Darüber hinaus wird es Kims aufpoliertes Image Washington nun erschweren, zu diplomatischen Zwangsmaßnahmen gegenüber Pjöngjang zurückzukehren, falls der diplomatische Prozess scheitert und man substantiellen Problemen nicht weiter ausweichen kann.

Reality-TV-Finale

Der Höhepunkt des Gipfels von Singapur fand nach Kims Abreise statt. Trumps Pressekonferenz war eine Tour de Force unbedachter Improvisation. Zunächst nannte Trump diverse Punkte - unter anderem mögliche Verifizierungsinspektionen -, die nicht in der gemeinsamen Gipfelerklärung stehen. Offenbar war die Vereinbarung, die diesen Namen ohnehin schon kaum verdient, unterschiedlich verstanden worden. Dann verunglimpfte Trump seinen Verbündeten Südkorea, beschrieb die gemeinsamen Manöver der USA und Südkoreas als "provokativ" (ein Begriff, den Nordkorea wählen würde) und kapitulierte vor einer Forderung Kims, dass nämlich die USA und Südkorea ihre Manöver einstellen. Es ist nicht einmal klar, dass Trump für dieses Zugeständnis irgendein Entgegenkommen der Gegenpartei erreicht hätte, denn er erwähnte nur vage das Versprechen Nordkoreas, die Raketentestanlage zu zerstören.

Trump setzte noch eins drauf, indem er die Möglichkeit andeutete, das US-Militär auf der koreanischen Halbinsel zu reduzieren und abzuziehen. Beides gab er bekannt, ohne sich mit Südkorea oder seinen eigenen Verteidigungsexperten abgesprochen zu haben. Man kann über Trumps Vorschläge durchaus streiten. Doch dass er sie so unkoordiniert unterbreitete und bei den Nordkoreanern in der Frage der Entnuklearisierung keine konkreten Fortschritte erreichte, ist ein massiver Verhandlungsfehler.

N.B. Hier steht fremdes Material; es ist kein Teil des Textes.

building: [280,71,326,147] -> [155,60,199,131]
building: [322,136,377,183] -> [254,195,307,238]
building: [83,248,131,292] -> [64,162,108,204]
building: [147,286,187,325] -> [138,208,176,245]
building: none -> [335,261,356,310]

Nach dem Gipfel ist vor dem Gipfel

Am Ende schaute die Welt in die Röhre: Trump bekam seinen Fototermin, Kim polierte sein Image auf, der Zirkus zog weiter, und in den substantiellen Fragen sind wir genau da, wo wir vor Singapur auch schon waren. Noch ist alles möglich - zum Guten oder Schlechten.